Sanık Fırat Sarı: Renginar hemşire, onun dediğini yapacak biri değil. Kendisi çok iyi ve deneyimli bir hemşiredir.
‘HASAN BASRİ EPİKRİZ YAZAMAZ’
Mahkeme başkanı: Hasan Basri Gök’ün epikriz konuşmaları var. Ne diyorsunuz?
Sanık Fırat Sarı: Hasan Basri konuşur, her konuda konuşur, kafa karıştırır. Kafası nasıl çalışıyor anlamıyorum. Haddini aşan konuşmaları çoktur.
Mahkeme başkanı: Hasan Basri boş konuşuyorsa, diğer hemşireler neden onu dinliyor?
Sanık Fırat Sarı: Diğer hemşireler de nasıl biri olduğunu biliyor. Hem Hasan Basri, epikriz yazamaz, bilmez, anlamaz.
‘BEBEK BAŞINA 750 TL ÖDEDİK’
Mahkeme Başkanı: Bir tapenizde, “Dursun abinin diplomasını kullanıyoruz ama o olmayacak.” diyorsunuz. Bu ne demek ?
Sanık Fırat Sarı (Gülüyor): Şaka amaçlı bir konuşma.

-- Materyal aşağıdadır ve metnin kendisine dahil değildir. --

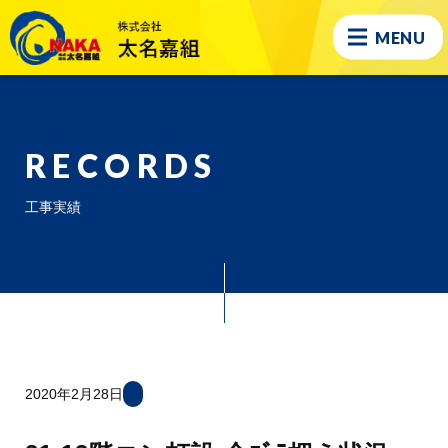
MENU
RECORDS
工事実績
2020年2月28日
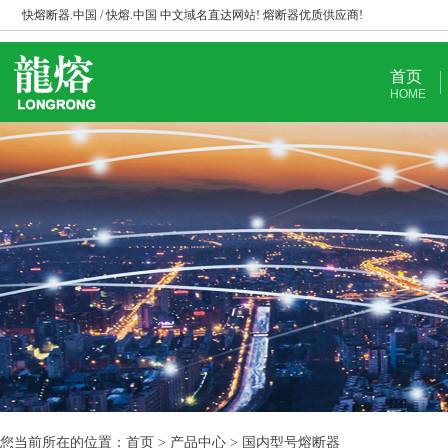
快熔断器.中国 / 快熔.中国 中文域名直达网站! 熔断器优质供应商!
首页
HOME
您当前所在的位置：首页 > 产品中心 > 国内型号熔断器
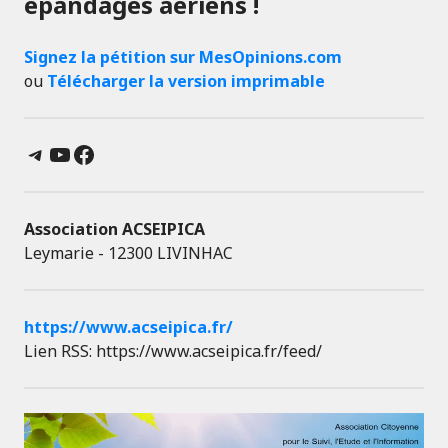
épandages aériens !
Signez la pétition sur MesOpinions.com
ou
Télécharger la version imprimable
Telegram
YouTube
Facebook
Association ACSEIPICA
Leymarie - 12300 LIVINHAC
https://www.acseipica.fr/
Lien RSS: https://www.acseipica.fr/feed/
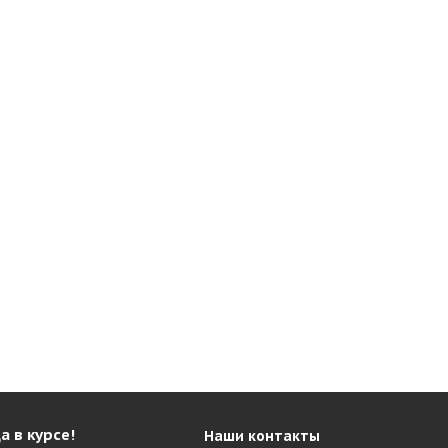
а в курсе!
Наши контакты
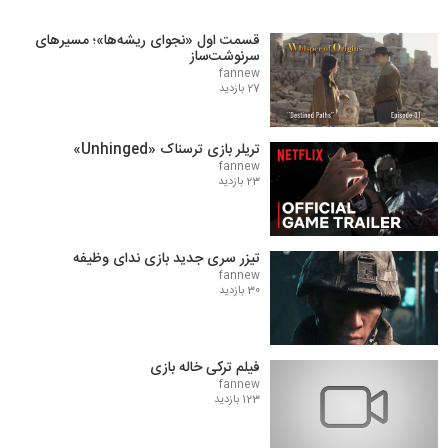
قسمت اول «نجوای ریشه‌ها»؛ مسیرهای
سرنوشت‌ساز
fannew
27 بازدید
تریلر بازی ترسناک «Unhinged»
fannew
23 بازدید
تیزر سری جدید بازی ندای وظیفه
fannew
30 بازدید
فیلم ترکی خاله بازی
fannew
123 بازدید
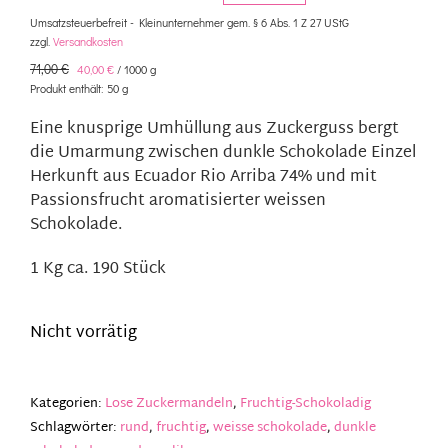
Ursprünglicher
Aktueller
Umsatzsteuerbefreit - Kleinunternehmer gem. § 6 Abs. 1 Z 27 UStG
zzgl.
Versandkosten
Preis
Preis
71,00
€
40,00
€
/
1000
g
Produkt enthält: 50
g
war:
ist:
Eine knusprige Umhüllung aus Zuckerguss bergt
die Umarmung zwischen dunkle Schokolade Einzel
3,55 €
2,00 €.
Herkunft aus Ecuador Rio Arriba 74% und mit
Passionsfrucht aromatisierter weissen
Schokolade.
1 Kg ca. 190 Stück
Nicht vorrätig
Kategorien:
Lose Zuckermandeln
,
Fruchtig-Schokoladig
Schlagwörter:
rund
,
fruchtig
,
weisse schokolade
,
dunkle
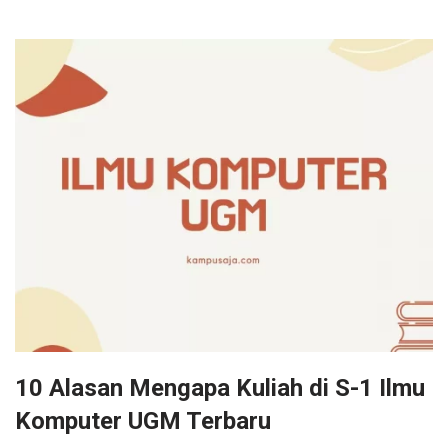
10 Alasan Mengapa Kuliah di S-1 Ilmu
Komputer UGM Terbaru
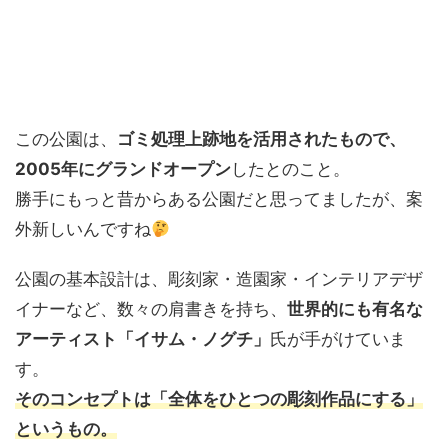
この公園は、
ゴミ処理上跡地を活用されたもので、
2005年にグランドオープン
したとのこと。
勝手にもっと昔からある公園だと思ってましたが、案
外新しいんですね
公園の基本設計は、彫刻家・造園家・インテリアデザ
イナーなど、数々の肩書きを持ち、
世界的にも有名な
アーティスト「イサム・ノグチ」
氏が手がけていま
す。
そのコンセプトは「全体をひとつの彫刻作品にする」
というもの。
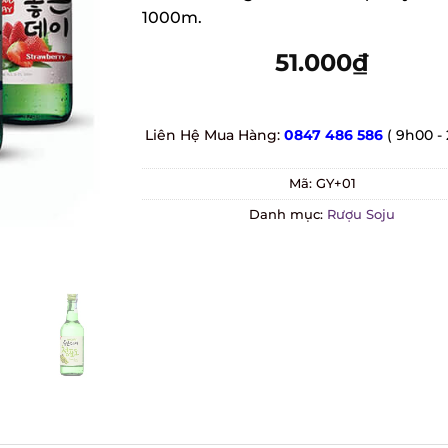
1000m.
51.000
₫
Liên Hệ Mua Hàng:
0847 486 586
( 9h00 - 
Mã:
GY+01
Danh mục:
Rượu Soju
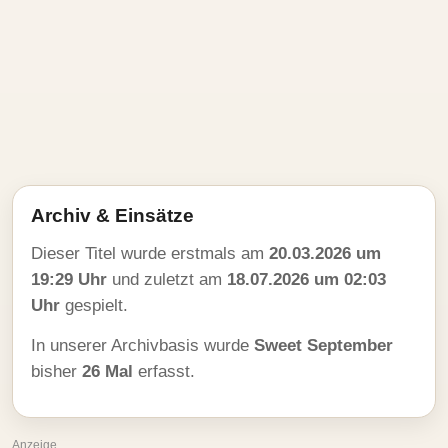
Archiv & Einsätze
Dieser Titel wurde erstmals am
20.03.2026 um
19:29 Uhr
und zuletzt am
18.07.2026 um 02:03
Uhr
gespielt.
In unserer Archivbasis wurde
Sweet September
bisher
26 Mal
erfasst.
Anzeige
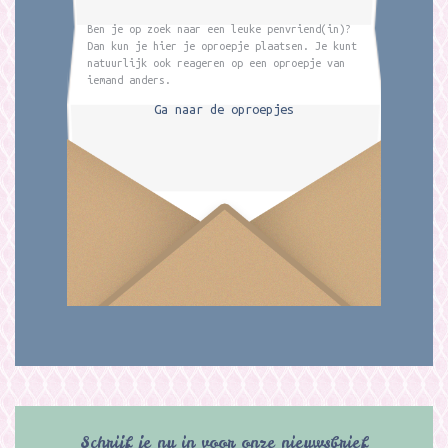
Ben je op zoek naar een leuke penvriend(in)?
Dan kun je hier je oproepje plaatsen. Je kunt
natuurlijk ook reageren op een oproepje van
iemand anders.
Ga naar de oproepjes
Schrijf je nu in voor onze nieuwsbrief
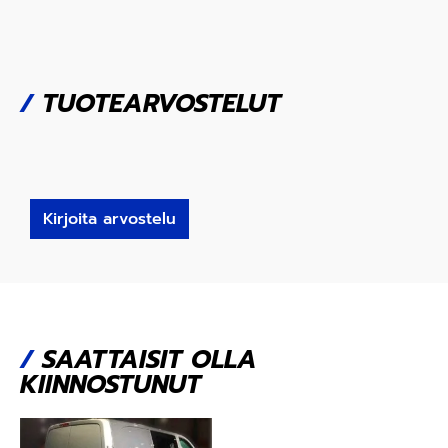
/
TUOTEARVOSTELUT
Kirjoita arvostelu
/
SAATTAISIT OLLA
KIINNOSTUNUT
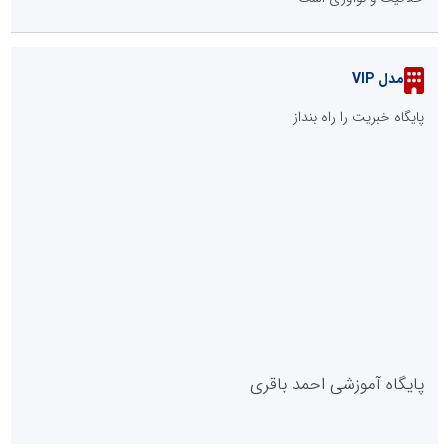
مدل VIP
پایگاه خبریت را راه بنداز
پایگاه آموزشی احمد باقری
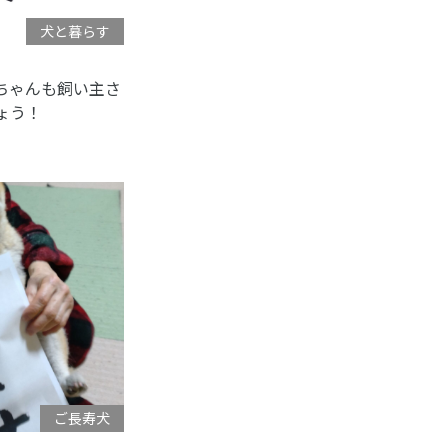
犬と暮らす
ちゃんも飼い主さ
ょう！
ご長寿犬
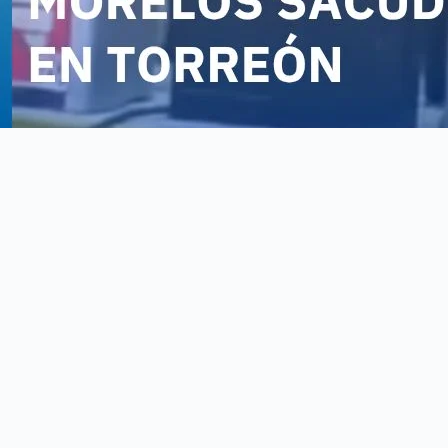
Torreón.- En fechas recientes, los habitantes de la región lagunera, pa
institucional que promueve el mensaje de “Torreón Seguro”.
https://vm.tiktok.com/ZMBxT3ntU/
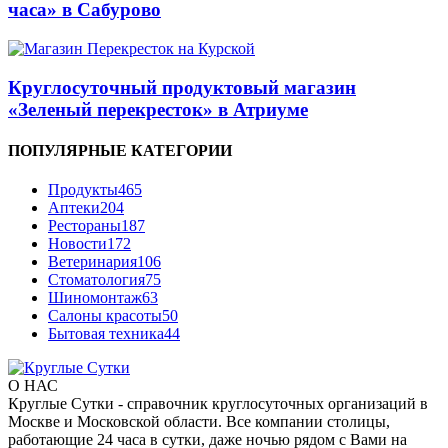
часа» в Сабурово
Круглосуточный продуктовый магазин
«Зеленый перекресток» в Атриуме
ПОПУЛЯРНЫЕ КАТЕГОРИИ
Продукты
465
Аптеки
204
Рестораны
187
Новости
172
Ветеринария
106
Стоматология
75
Шиномонтаж
63
Салоны красоты
50
Бытовая техника
44
О НАС
Круглые Сутки - справочник круглосуточных организаций в
Москве и Московской области. Все компании столицы,
работающие 24 часа в сутки, даже ночью рядом с Вами на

Kimsenin diplomasını kullanmadık, nasıl olabilir ki bu?
Mahkeme Başkanı: Gıyasettin Mert Özdemir’i tanıyor musun?
Sanık Fırat Sarı: Evet çalıştık.
Mahkeme başkanı: İşletmeden pay alıyor muydu?
Sanık Fırat Sarı: Bebek sevklerini o yapıyordu. Bebek başına 750 lira para öderdik.